Torniamo al punto di partenza. Lo scandalo Finmeccanica ha avuto molte conseguenze: il cambio quasi totale del management di Finmeccanica, la rovina personale di alcune carriere, una perdita consistente economica e di prestigio per l’industria italiana. Difficile quantificare tutto questo, ma stiamo parlando probabilmente di miliardi.
Naturalmente nessuno sostiene che se sono in ballo i miliardi è bene che la magistratura si tenga fuori. E’ chiaro che se ci sono indizi seri di un reato grave, la magistratura deve intervenire, senza opportunismi e senza guardare in faccia a nessuno. Il problema è che negli ultimi tempi si hanno pochissime notizie di inchieste che hanno portato alla condanna. Lo scarto tra il clamore, talvolta drammatico, provocato dall’apertura delle inchieste sui politici o nelle grande aziende e i risultati delle inchieste è uno scarto gigantesco. Sarebbe forse il caso di ragionarci. E di vedere se non è il caso di portare qualche correttivo. Non solo per rendere più giusto il funzionamento della nostra società, e più salde le garanzie di giustizia dei cittadini, ma anche per la credibilità della magistratura.
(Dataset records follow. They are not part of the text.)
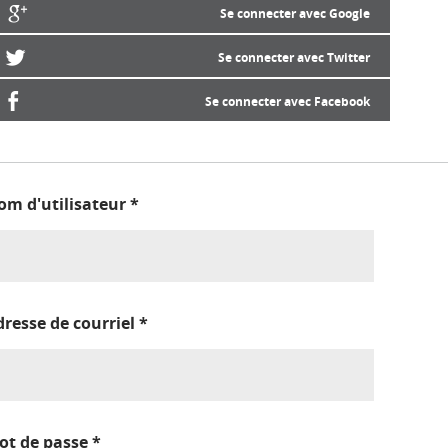
Se connecter avec Google
Se connecter avec Twitter
Se connecter avec Facebook
om d'utilisateur
*
dresse de courriel
*
ot de passe
*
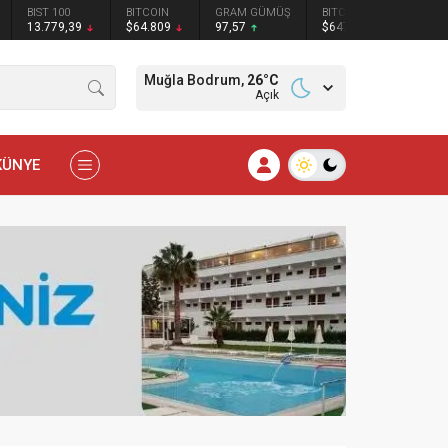
BIST 100
BITCOIN
GRAM GÜMÜŞ
BITCOIN
ETHER
13.779,39
$64.809
97,57
$64763
$1913
Muğla Bodrum,
26
°C
Açık
KÜNYE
La quale credibilità, se in questi vent’anni non fosse stata sostenuta con incredibile utilizzo di mezzi, da quasi tutto il fronte dell’informazione, oggi probabilmente sarebbe a livelli ancor più bassi da quelli raggiunti dalla politica.
Il fatto è che finché chiunque può in allegria procedere in inchieste, anche in assenza di prove, e può costruire su queste inchieste il proprio successo mediatico, e se poi va tutto a carte quarantotto non succede niente, e chi ha avviato l’inchiesta non solo non paga in “euro” ( come succede a quasi tutti gli altri professionisti), ma neppure in carriera, in possibilità di avanzamento e di successo, voi capite che è difficile frenare la “pulsione” irrefrenabile ad aprire sempre nuove inchieste sui “Grandi Imputati”. E addirittura, succede, come nel caso Finmeccanica, che se il tribunale assolve, c’è una Procura che non si arrende, perché ha un’idea di uso personale della macchina della giustizia - non è in grado di interpretare l’interesse generale - e ricorre in appello sulla base di nulla.
Ecco, di fronte a questa situazione dovrebbe essere interesse in primo luogo della magistratura ragionare, impegnarsi e trovare dei correttivi. Perché il rischio è che l’idea di onnipotenza, dominante in alcuni magistrati, mandi a scatafascio tutta la macchina della giustizia, a partire dalla magistratura.